> [Required tasks]:
A: In the passage on Java and Flex, what does Apollo allow developers to do?
B: Summarize the passage on Java and Flex in three sentences.
C: From the passage on Java and Flex, reproduce the text from "Apropos of the" up to and including "Enterprise Community Project." without any changes.

> [Reading text]:
So what's the alternative? Bruce's concept of "hybridizing" Java means to continue to use Java on the server side, but to move to Flash-based solutions for the client, such as Flex.

One of the most appealing things about Flex is that Flash was created with the idea of UI first. In a very real sense, it's a domain-specific language (DSL) for graphics, multimedia, and UIs, whereas most other solutions have been languages with UI libraries tacked on afterwards.

Moving beyond the browser, he points out Apollo, a cross-OS runtime that allows for creating desktop apps with Flex, potentially allowing you to write apps that work both in the browser and on the desktop.

Feedback to this article has been, as you might imagine, quite active. There are dozens of comments on the Artima post, a response from ONJava blogger Paul Browne that calls for a solution that degrades more gracefully than Flash, and further commentary on InfoQ's write-up of the story.

But what do you think? Does Bruce make the case for giving up on client-side Java, and is Flex really the best alternative today? Are Java's installation, behavior, and multimedia problems really insoluble in the short term? Think about it and let us know your opinion.

Apropos of the debate Bruce has started, the latest Poll asks "What do you think is the most practical client technology for Rich Internet Applications?" Cast your vote on the front page, then visit the results page for current tallies and discussion.

In Java Today,
the sqlb project has graduated from the incubator to a Java Enterprise Community Project.
This project, based on six years of ongoing development, makes Portable SQL a first-class Java citizen. SqlB is a pragmatic solution to java persistence, providing the richest possible SQL functionality while still working across all supported databases (including Oracle 9 &10, Microsoft SQL Server 2005,
Sybase ASE 12.5 & 15, and more). It supports compiled SQL, allows full spectrum SQL, EJB 3 entities, and much more.

Perhaps the third time will be the charm, as JSR 310 proposes a new "Date and Time API" to address the deficiencies of Date and Calendar. "The new API will be targeted at all applications needing a data model for dates and times. This model will go beyond classes to replace Date and Calendar, to include representations of date without time, time without date, durations and intervals. This will raise the quality of application code. For example, instead of using an int to store a duration, and javadoc to describe it as being a number of days, the date and time model will provide a class defining it unambiguously."

In today's Forums,
enicholas updates the thinking behind the "modular JDK" proposal in
Re: Java Kernel. How it is? When it will be part of JSR ?

> [Records shown]:
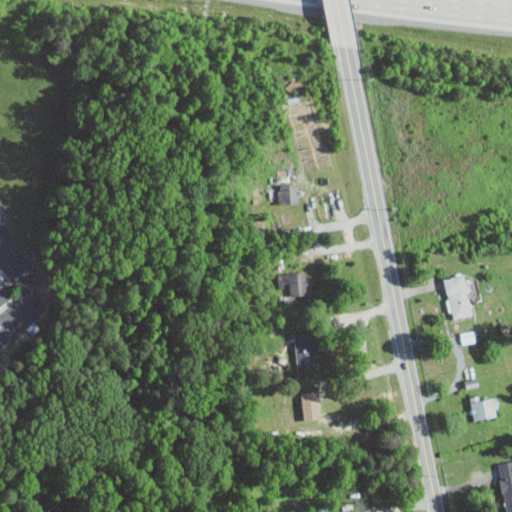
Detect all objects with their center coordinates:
road: (466, 5)
road: (338, 26)
building: (289, 192)
building: (289, 193)
road: (388, 281)
building: (296, 282)
building: (295, 283)
building: (4, 292)
building: (4, 293)
road: (24, 294)
building: (458, 295)
building: (459, 295)
building: (469, 336)
building: (305, 349)
building: (307, 349)
building: (310, 404)
building: (312, 404)
building: (484, 406)
building: (485, 407)
building: (506, 483)
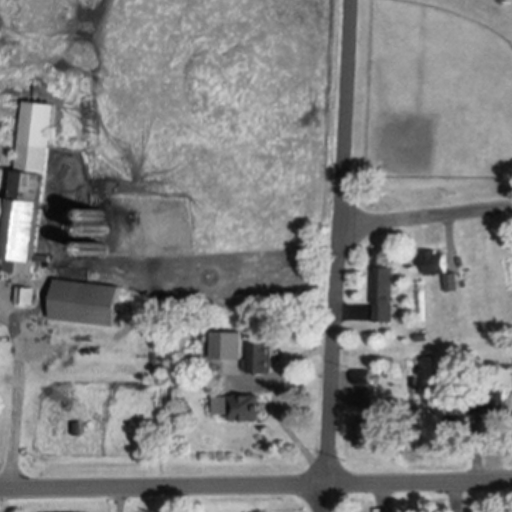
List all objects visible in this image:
building: (25, 188)
road: (425, 213)
road: (337, 256)
building: (433, 260)
building: (450, 280)
building: (383, 291)
building: (84, 300)
building: (260, 355)
road: (20, 383)
building: (493, 404)
building: (243, 405)
building: (366, 430)
building: (457, 430)
road: (256, 483)
road: (119, 497)
building: (363, 511)
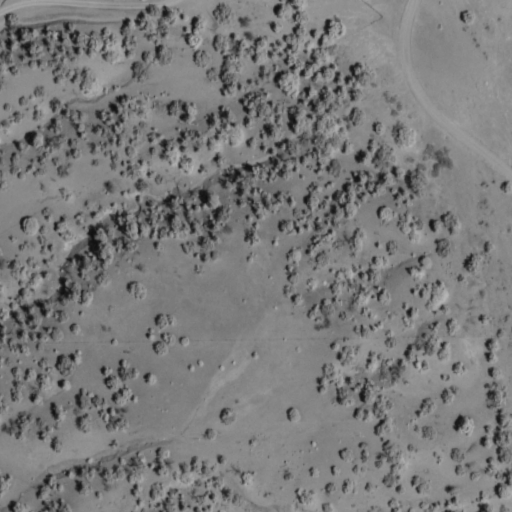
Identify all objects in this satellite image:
road: (85, 2)
road: (425, 106)
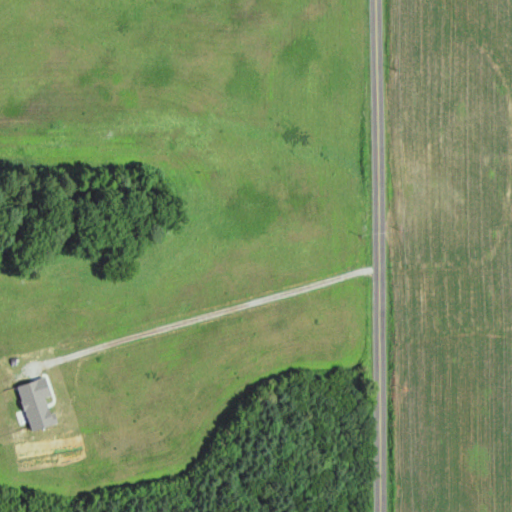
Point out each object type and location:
road: (377, 256)
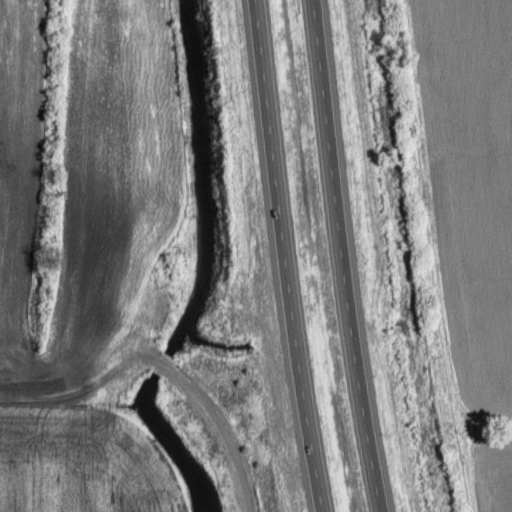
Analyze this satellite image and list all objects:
road: (289, 256)
road: (347, 256)
road: (235, 483)
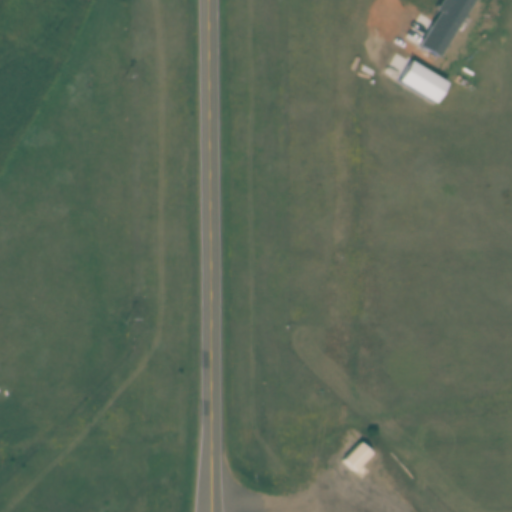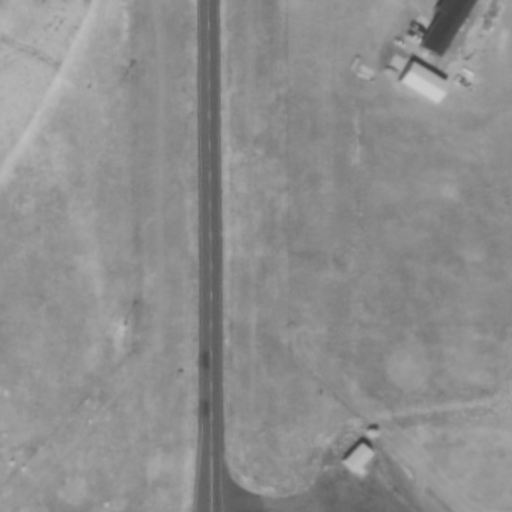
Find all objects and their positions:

> [Solution list]:
A: Apollo allows developers to create desktop apps with Flex, so apps can potentially work both in the browser and on the desktop.

B: Bruce proposes "hybridizing" Java by keeping it on the server while moving to Flash-based client solutions such as Flex, which was built with UI first and, through the cross-OS runtime Apollo, can also be used to create desktop apps. His argument has drawn active feedback, and a poll asks readers which client technology is most practical for Rich Internet Applications. In addition, the sqlb project has graduated to a Java Enterprise Community Project, and JSR 310 proposes a new Date and Time API to address the deficiencies of Date and Calendar.

C:
Apropos of the debate Bruce has started, the latest Poll asks "What do you think is the most practical client technology for Rich Internet Applications?" Cast your vote on the front page, then visit the results page for current tallies and discussion.

In Java Today,
the sqlb project has graduated from the incubator to a Java Enterprise Community Project.